[[ EXERCISE INPUTS, beginning ]]

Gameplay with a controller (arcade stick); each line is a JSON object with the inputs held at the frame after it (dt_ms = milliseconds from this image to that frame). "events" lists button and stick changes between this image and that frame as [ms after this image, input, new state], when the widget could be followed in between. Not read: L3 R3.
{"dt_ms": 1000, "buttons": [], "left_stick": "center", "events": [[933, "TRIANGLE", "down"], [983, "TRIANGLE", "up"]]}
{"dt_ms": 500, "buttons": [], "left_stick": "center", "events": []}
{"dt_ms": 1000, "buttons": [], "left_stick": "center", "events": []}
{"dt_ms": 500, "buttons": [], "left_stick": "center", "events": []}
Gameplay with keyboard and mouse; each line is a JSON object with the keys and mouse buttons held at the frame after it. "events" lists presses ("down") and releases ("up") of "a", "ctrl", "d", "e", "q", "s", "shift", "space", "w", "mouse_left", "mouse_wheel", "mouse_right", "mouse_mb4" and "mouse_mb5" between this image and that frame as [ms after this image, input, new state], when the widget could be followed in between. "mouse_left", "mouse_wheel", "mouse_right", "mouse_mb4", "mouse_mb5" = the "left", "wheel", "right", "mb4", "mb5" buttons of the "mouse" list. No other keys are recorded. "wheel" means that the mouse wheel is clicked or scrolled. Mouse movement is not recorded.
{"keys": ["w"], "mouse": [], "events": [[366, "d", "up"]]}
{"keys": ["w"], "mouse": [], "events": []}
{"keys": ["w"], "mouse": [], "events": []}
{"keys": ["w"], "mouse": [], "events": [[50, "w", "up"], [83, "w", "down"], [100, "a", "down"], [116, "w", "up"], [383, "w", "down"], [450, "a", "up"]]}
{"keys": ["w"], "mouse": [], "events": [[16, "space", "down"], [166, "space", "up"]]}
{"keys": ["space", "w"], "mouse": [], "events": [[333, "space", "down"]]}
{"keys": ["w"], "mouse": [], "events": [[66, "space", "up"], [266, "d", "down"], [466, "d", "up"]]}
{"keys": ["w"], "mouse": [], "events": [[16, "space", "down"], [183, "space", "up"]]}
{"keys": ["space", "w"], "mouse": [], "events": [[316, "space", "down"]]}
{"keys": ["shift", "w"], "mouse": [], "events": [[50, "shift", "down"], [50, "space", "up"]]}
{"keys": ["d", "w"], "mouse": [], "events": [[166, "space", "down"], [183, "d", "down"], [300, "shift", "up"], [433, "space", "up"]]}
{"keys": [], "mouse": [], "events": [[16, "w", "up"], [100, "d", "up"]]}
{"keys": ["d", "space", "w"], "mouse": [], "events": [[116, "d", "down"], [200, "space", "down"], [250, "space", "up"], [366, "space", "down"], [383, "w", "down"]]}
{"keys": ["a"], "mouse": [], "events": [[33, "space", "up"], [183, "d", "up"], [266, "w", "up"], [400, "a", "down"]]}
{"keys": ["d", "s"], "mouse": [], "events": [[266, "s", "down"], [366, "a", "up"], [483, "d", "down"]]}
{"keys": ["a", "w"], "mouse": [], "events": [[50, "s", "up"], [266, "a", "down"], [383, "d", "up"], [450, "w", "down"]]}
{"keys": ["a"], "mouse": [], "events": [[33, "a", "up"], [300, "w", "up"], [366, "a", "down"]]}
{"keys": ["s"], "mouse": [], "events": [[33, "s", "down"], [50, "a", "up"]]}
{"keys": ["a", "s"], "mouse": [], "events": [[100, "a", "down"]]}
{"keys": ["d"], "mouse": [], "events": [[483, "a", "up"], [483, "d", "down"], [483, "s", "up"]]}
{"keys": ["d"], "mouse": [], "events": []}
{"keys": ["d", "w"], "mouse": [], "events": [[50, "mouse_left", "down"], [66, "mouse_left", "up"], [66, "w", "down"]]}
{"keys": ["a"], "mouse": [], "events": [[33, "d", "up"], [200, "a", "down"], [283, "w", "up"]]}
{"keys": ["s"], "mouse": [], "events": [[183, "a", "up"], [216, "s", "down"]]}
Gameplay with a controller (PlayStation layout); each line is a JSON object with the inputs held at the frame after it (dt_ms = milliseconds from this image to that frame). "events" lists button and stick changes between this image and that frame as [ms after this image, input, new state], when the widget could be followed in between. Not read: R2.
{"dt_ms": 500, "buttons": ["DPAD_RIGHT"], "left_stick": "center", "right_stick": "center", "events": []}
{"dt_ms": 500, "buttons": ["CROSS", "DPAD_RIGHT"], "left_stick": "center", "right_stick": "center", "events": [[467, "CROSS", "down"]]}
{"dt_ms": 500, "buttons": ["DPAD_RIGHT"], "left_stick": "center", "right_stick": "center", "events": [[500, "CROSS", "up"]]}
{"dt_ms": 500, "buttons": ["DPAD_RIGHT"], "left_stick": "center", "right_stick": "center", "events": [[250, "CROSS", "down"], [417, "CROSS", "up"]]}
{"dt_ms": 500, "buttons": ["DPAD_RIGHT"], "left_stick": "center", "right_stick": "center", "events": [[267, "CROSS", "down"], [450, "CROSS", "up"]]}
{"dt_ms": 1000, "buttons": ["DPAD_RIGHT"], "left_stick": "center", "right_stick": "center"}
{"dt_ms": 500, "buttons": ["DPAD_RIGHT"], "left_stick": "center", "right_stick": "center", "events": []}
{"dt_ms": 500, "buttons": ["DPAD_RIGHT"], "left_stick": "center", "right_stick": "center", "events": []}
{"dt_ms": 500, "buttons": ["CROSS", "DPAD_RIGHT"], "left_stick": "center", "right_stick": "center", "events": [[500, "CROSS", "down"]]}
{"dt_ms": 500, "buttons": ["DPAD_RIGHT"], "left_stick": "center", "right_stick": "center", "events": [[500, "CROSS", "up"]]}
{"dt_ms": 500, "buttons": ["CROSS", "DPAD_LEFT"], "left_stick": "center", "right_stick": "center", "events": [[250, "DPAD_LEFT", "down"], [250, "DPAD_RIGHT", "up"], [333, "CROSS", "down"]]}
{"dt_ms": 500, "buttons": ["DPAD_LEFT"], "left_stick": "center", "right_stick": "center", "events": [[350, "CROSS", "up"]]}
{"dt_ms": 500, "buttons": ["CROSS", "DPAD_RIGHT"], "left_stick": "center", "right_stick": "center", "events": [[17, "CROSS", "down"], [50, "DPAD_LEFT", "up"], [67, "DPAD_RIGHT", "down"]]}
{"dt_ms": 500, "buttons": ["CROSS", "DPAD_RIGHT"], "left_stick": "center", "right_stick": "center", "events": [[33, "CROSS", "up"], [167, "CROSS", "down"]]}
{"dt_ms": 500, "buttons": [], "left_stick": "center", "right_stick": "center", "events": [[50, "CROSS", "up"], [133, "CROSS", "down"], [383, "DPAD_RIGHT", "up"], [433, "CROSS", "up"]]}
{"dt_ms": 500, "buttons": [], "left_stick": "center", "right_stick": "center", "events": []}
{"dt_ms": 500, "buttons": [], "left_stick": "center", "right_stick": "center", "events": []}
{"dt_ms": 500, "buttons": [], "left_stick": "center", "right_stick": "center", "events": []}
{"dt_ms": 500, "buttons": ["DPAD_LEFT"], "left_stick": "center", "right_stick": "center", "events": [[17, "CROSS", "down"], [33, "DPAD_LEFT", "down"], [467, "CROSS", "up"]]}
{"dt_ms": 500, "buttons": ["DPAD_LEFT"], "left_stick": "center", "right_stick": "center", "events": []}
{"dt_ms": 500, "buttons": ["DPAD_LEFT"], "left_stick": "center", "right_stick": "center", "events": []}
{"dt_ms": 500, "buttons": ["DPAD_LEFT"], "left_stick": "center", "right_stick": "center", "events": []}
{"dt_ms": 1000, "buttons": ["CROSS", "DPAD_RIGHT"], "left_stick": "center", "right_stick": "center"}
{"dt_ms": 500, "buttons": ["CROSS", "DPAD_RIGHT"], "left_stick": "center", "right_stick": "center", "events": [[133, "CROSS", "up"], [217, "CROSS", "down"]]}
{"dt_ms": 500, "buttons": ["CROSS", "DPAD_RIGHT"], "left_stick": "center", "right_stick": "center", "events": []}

[[ EXERCISE INPUTS, end ]]

▶ [TRY IT]: Each line that contains "Gameplay" is to be copied from the listing above.

▶ [REPLY TO THE EXERCISE]:
Gameplay with a controller (arcade stick); each line is a JSON object with the inputs held at the frame after it (dt_ms = milliseconds from this image to that frame). "events" lists button and stick changes between this image and that frame as [ms after this image, input, new state], when the widget could be followed in between. Not read: L3 R3.
Gameplay with keyboard and mouse; each line is a JSON object with the keys and mouse buttons held at the frame after it. "events" lists presses ("down") and releases ("up") of "a", "ctrl", "d", "e", "q", "s", "shift", "space", "w", "mouse_left", "mouse_wheel", "mouse_right", "mouse_mb4" and "mouse_mb5" between this image and that frame as [ms after this image, input, new state], when the widget could be followed in between. "mouse_left", "mouse_wheel", "mouse_right", "mouse_mb4", "mouse_mb5" = the "left", "wheel", "right", "mb4", "mb5" buttons of the "mouse" list. No other keys are recorded. "wheel" means that the mouse wheel is clicked or scrolled. Mouse movement is not recorded.
Gameplay with a controller (PlayStation layout); each line is a JSON object with the inputs held at the frame after it (dt_ms = milliseconds from this image to that frame). "events" lists button and stick changes between this image and that frame as [ms after this image, input, new state], when the widget could be followed in between. Not read: R2.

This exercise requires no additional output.